#### [Extract to read]
::::::

Georg Martin Adolf von Henselt (9 or 12 May 181410 October 1889) was a German composer and virtuoso pianist.

Life
Henselt was born at Schwabach, in Bavaria. At the age of three he began to learn the violin, and at five the piano under Josephe von Flad (1778-1843), who had trained in composition with Franz Danzi, Abbé (George Joseph) Vogler, Joseph Graetz and studied piano with Franz Lauska (who later coached Meyerbeer, Felix and Fanny Mendelssohn). His concert debut was at the Odeon in Munich, where he played the opening Allegro to one of Mozart's C major concertos, a free fantasy with variations on a theme from Weber's Der Freischütz, and a rondo by Kalkbrenner. It was through Flad's influence with King Ludwig I of Bavaria that Henselt was provided the financial means to undertake further study with Johann Nepomuk Hummel (1778-1837) in Weimar in 1832 for some months. Later that year, he went to Vienna, where, besides studying composition under Simon Sechter (the later teacher of Anton Bruckner), he was successful as a concert pianist.

In 1836, to improve his health, he made a prolonged tour through the chief German towns. In 1837, he settled at Breslau, where he had married Rosalie Vogel—but the following year migrated to Saint Petersburg, where previous visits made him welcome. He became court pianist and inspector of musical studies in the Imperial Institute of Female Education, and was ennobled in 1876. Henselt usually spent summer holidays in Germany. In 1852, and again in 1867, he visited England, though in the latter year he made no public appearance. Saint Petersburg was his home nearly until his death from cardiac disease during a stay at Warmbrunn, Germany (now in Poland).

::::::

#### [Task A]
According to the Henselt biography, who taught him composition in Vienna?
#### [Task B]
Rewrite the stretch of the Henselt biography from "In 1836, to" through "(now in Poland).", replacing "Breslau" with "Wrocław".
#### [Task C]
Carry on the biography of Henselt past its last sentence.

::::::

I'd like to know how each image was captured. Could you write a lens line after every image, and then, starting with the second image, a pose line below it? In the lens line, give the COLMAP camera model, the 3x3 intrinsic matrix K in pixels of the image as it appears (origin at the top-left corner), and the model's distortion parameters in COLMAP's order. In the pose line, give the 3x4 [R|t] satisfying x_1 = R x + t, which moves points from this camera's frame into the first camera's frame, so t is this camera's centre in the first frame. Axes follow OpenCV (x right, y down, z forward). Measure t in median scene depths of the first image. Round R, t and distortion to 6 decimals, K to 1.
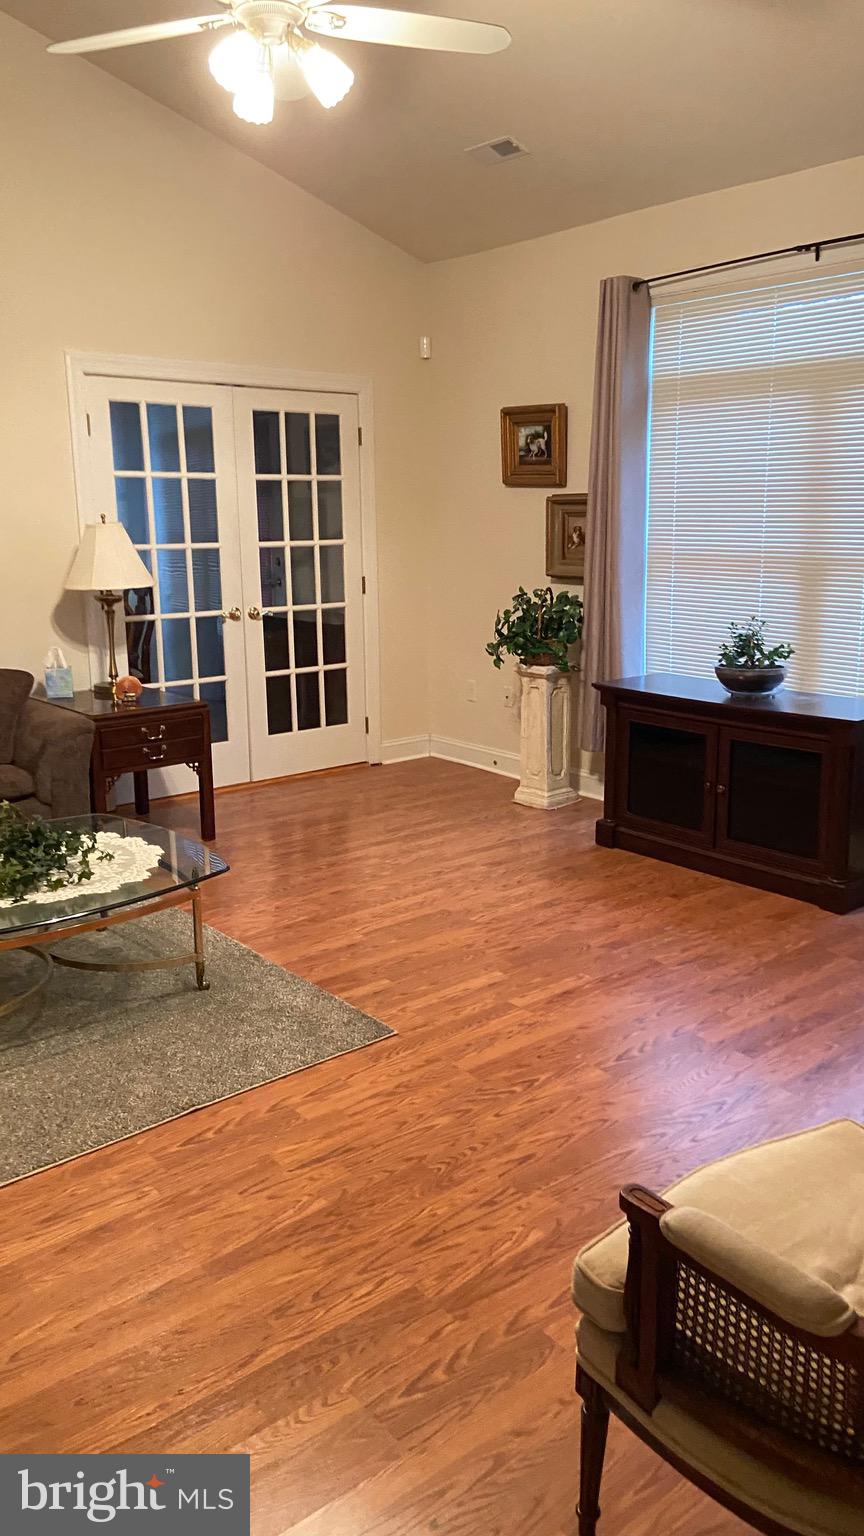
lens RADIAL K [[1168.3, 0, 435.1], [0, 1168.3, 756.3], [0, 0, 1]] dist [0.119428, -0.144189]
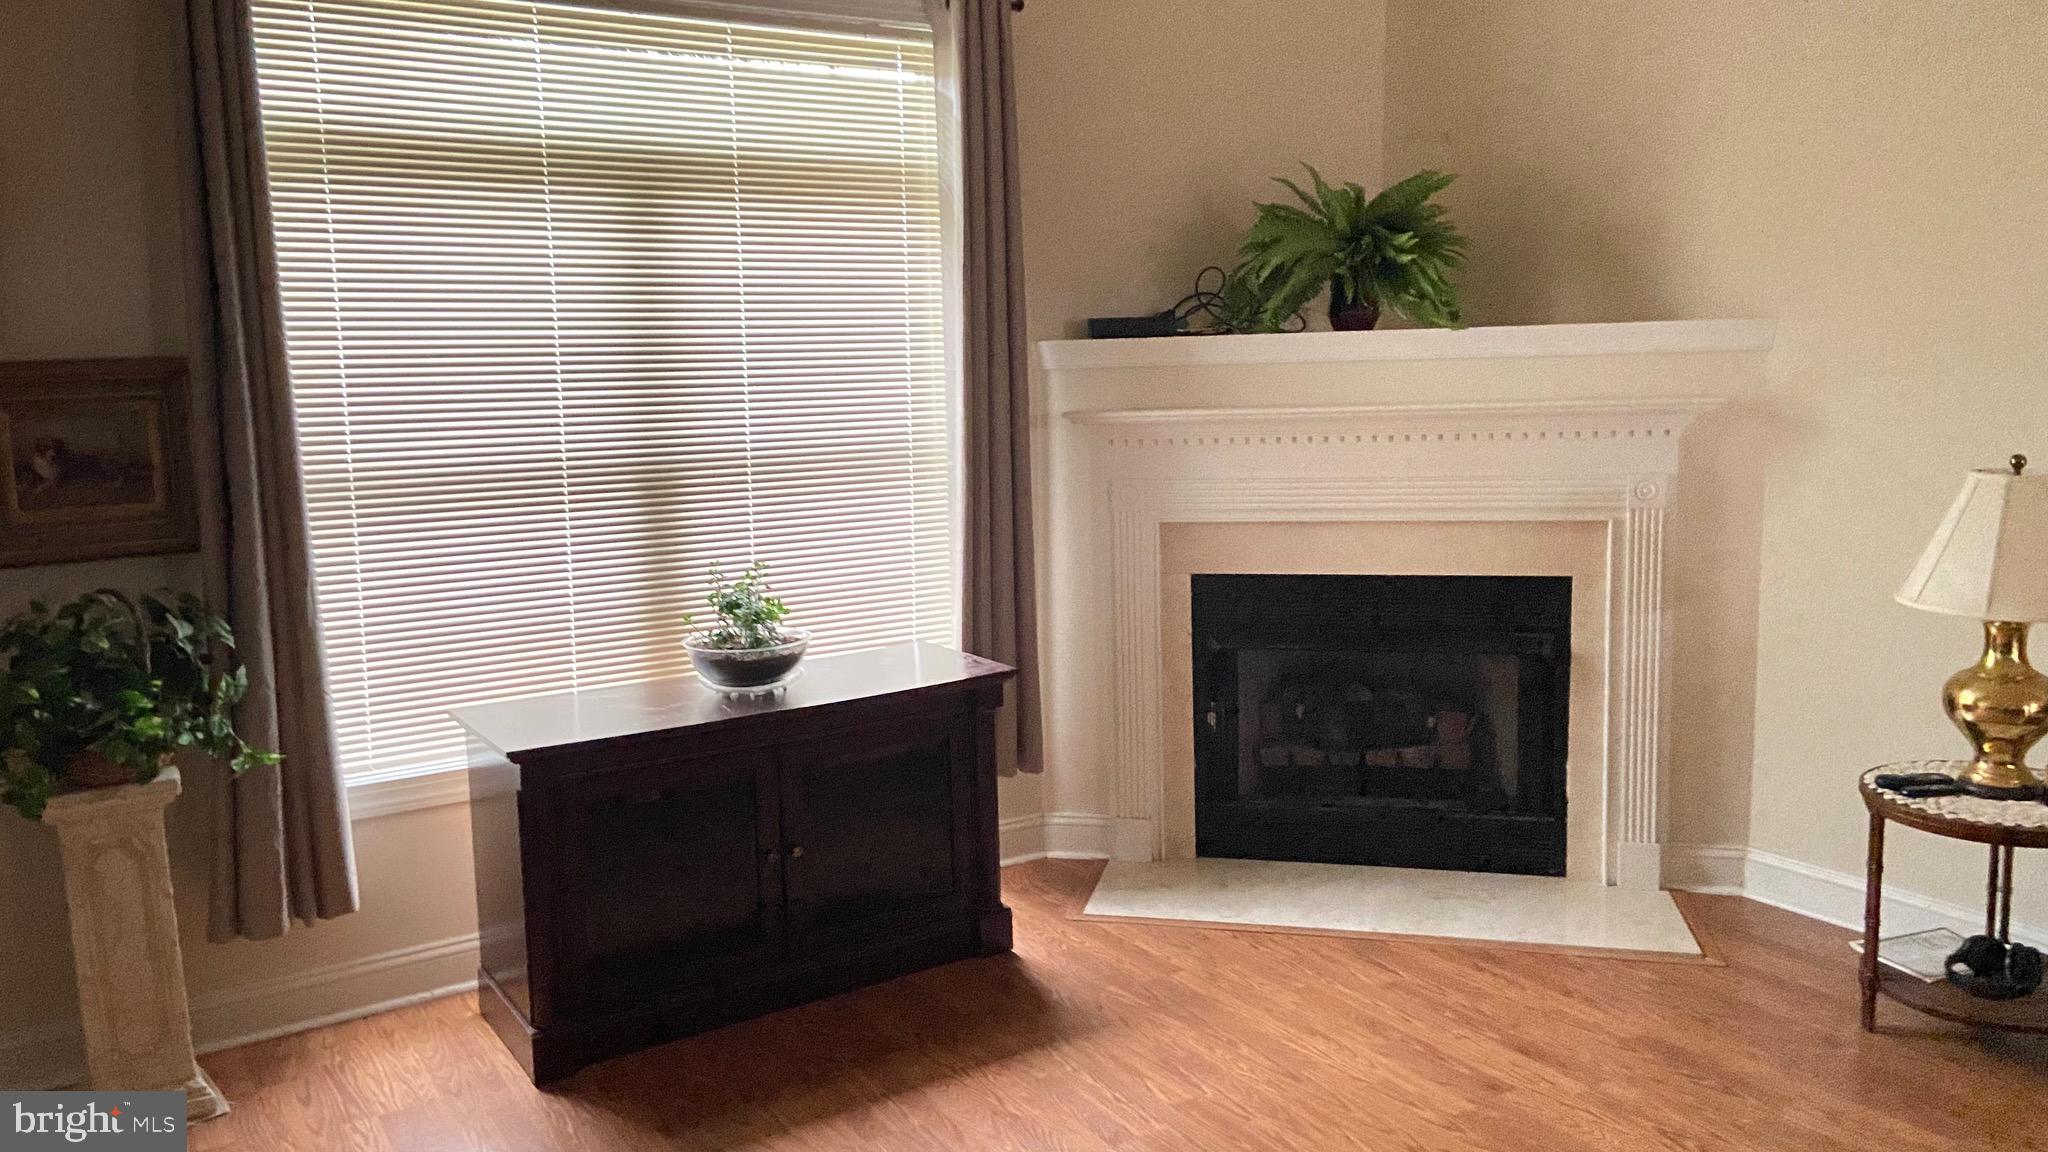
lens RADIAL K [[1557.7, 0, 1017.1], [0, 1557.7, 538.4], [0, 0, 1]] dist [0.119428, -0.144189]
pose [[0.118403, -0.114462, 0.986346, -0.408114], [0.235103, 0.968321, 0.084148, -0.134840], [-0.964732, 0.221930, 0.141563, 0.626669]]
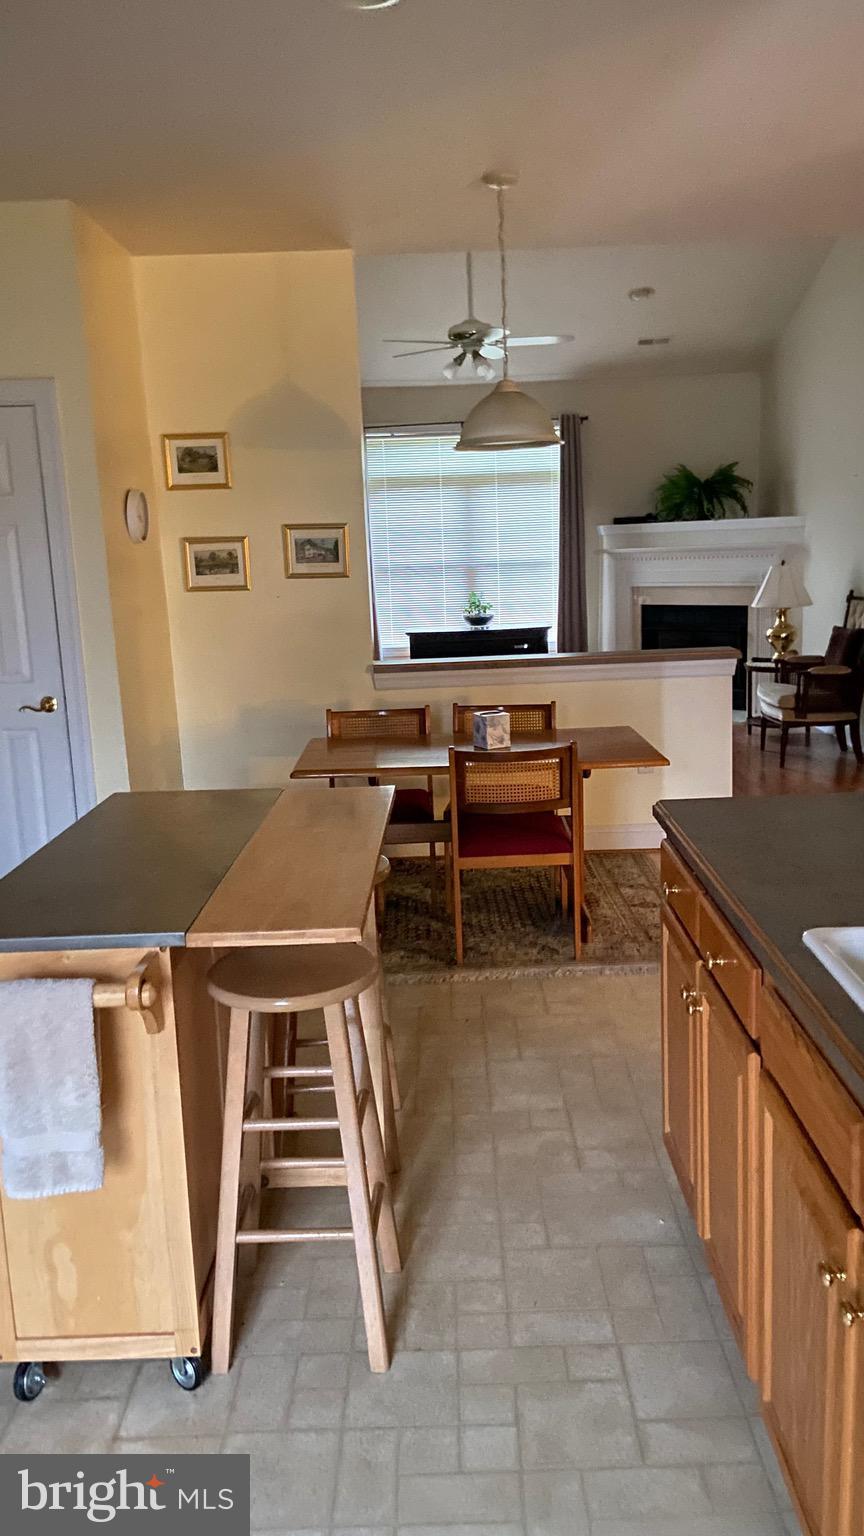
lens RADIAL K [[1168.3, 0, 435.6], [0, 1168.3, 763.1], [0, 0, 1]] dist [0.119428, -0.144189]
pose [[0.631978, -0.163058, 0.757638, -1.230851], [0.197930, 0.979153, 0.045631, 0.069147], [-0.749285, 0.121122, 0.651078, -0.267424]]
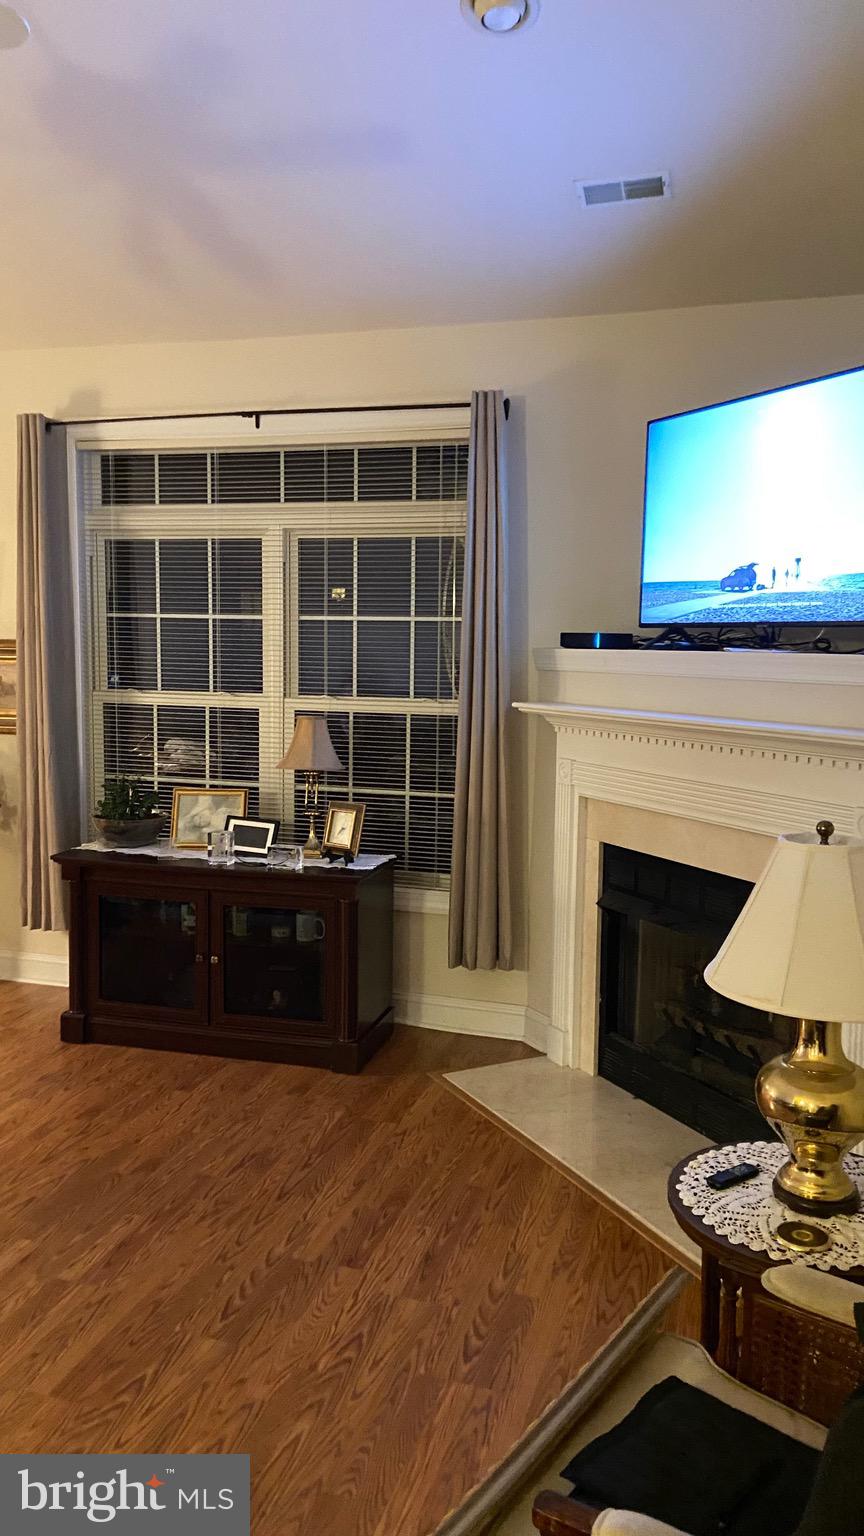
lens RADIAL K [[1168.3, 0, 424.9], [0, 1168.3, 760.8], [0, 0, 1]] dist [0.119428, -0.144189]
pose [[0.838887, -0.041905, 0.542690, -0.097199], [0.102305, 0.991401, -0.081589, -0.029754], [-0.534605, 0.123964, 0.835961, 0.093992]]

::::::

#### [Expected answer A]
Simon Sechter

#### [Expected answer B]
In 1836, to improve his health, he made a prolonged tour through the chief German towns. In 1837, he settled at Wrocław, where he had married Rosalie Vogel—but the following year migrated to Saint Petersburg, where previous visits made him welcome. He became court pianist and inspector of musical studies in the Imperial Institute of Female Education, and was ennobled in 1876. Henselt usually spent summer holidays in Germany. In 1852, and again in 1867, he visited England, though in the latter year he made no public appearance. Saint Petersburg was his home nearly until his death from cardiac disease during a stay at Warmbrunn, Germany (now in Poland).

#### [Expected answer C]
To some ears, Henselt's playing combined Franz Liszt's sonority with Hummel's smoothness. It was full of poetry, remarkable for his use of extended chords and technique. His cantabile playing was highly regarded. "Find out the secret of Henselt's hands," Liszt told his pupils. Once he commented on the lengths Henselt took to achieve his famous legato, saying, "I could have had velvet paws like that if I had wanted to." Henselt's influence on the next generation of Russian pianists was immense. Henselt's playing and teaching greatly influenced the Russian school of music, developing from seeds planted by John Field. Sergei Rachmaninoff held him in very great esteem, and considered him one of his most important influences.

He excelled in his own works and in those of Carl Maria von Weber and Frédéric Chopin. His Piano Concerto in F minor, Op. 16 was once frequently played in Europe, and of his many valuable studies, the Étude in F-sharp major Si oiseau j'étais, was very popular. At one time Henselt was second to Anton Rubinstein in the direction of the Saint Petersburg Conservatory.

However, despite his relatively long life, Henselt ceased nearly all composition by the age of thirty. The reasons are unclear. Chronic stage fright, bordering on paranoia, caused him to withdraw from concert appearances by age thirty-three.

Works

Piano solo
(selective list)
Variations on ‘Io son' ricco’ from Donizetti's L'elisir d'amore, Op. 1 (1830)
Rondo Serioso in D minor, Op. 1b
Douze Études caractéristiques, Op. 2 (1837–1838)
 in D minor, "Orage, tu ne saurais abbattre"
 in D-flat major, "Pensez un peu à moi"
 in B minor, "Exauce mes voeux"
 in B-flat major, "Repos d'amour"
 in C-sharp minor, "Vie orageuse"
 in F-sharp major, "Si oiseau j'etais"
 in D Major, "C'est la jeunesse..."
 in E minor, "Tu m'attires, m'entraines"
 in F Major, "Jeunesse d'amour, plaisir céleste"
 in E minor, "Comme le ruisseau dans la mer repand"
 in E-flat major, "Dors tu ma vie"
 in B-flat minor, "Plein de soupirs, de souvenirs"
Poème d'amour, Op. 3 (1838)
Rhapsodie in F minor, Op. 4 (1838). Originally published as "Erinnerung und Freundschaft" Op. 4, No. 1. See Op. 51.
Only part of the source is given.